A solution can be found in using cities’ land and transportation infrastructure more efficiently. Neighborhoods—especially those near transit or urban centers—should add livable density. This will increase access to the benefits of being near a city without raising prices. And more efficient transportation infrastructure lets people get to jobs, activities, and each other without increasing emissions or congestion.
But cities need to approach densification and transportation infrastructure together. Los Angeles provides an illustrative example. Before building their new subway system, the city passed Proposition U, limiting density in much of the city. As the transit system grew, there was little response in the geography of economic activity. Complementary investments in land use and infrastructure are vital for getting the most out of our cities and sustaining future growth.
Cities must step up to the climate change challenge
Jan Whittington, Nonresident Senior Fellow
The Intergovernmental Panel on Climate Change is unsparing in its call for the elimination of net greenhouse gas (GHG) emissions, yet very few cities can claim that they are investing at a pace consistent with the goal of limiting the world to a 1.5-degree Celsius increase. Too often, cities take the easy route to climate action, promoting demonstration projects or championing the inherent features of projects that were already slated for development. Investment in climate-friendly infrastructure remains inadequate, siloed within individual sectors or dedicated to recovering from specific types of hazards. In the U.S., too few cities are using their financial capacity for meaningful multisectoral infrastructure investments that lead by example and high-powered incentives for developers and homeowners to transition at city scale.

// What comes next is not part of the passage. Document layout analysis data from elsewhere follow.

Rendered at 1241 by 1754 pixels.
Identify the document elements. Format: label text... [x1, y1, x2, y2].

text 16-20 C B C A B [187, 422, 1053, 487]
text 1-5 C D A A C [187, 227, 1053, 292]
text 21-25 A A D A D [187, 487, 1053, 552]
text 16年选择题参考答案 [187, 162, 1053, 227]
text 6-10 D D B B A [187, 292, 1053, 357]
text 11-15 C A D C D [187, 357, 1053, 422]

An estimated 70% of GHG emissions are attributable to urban settlements through their reliance on energy sources such as coal, oil, and gas, and materials such as cement. Eliminating emissions from cities necessitates planning not only for cities, but for the infrastructure systems within cities: the energy sector, the building stock, the transportation system, and the processing of waste.
The urgency of this transition has been evident for some time. The damaging effects of the changing climate are already experienced by more than 70% of cities worldwide, driving up the cost of complacency. Cities are the engines of the world’s economies and home to a majority of the its population; we all need them to be effective in exercising climate action.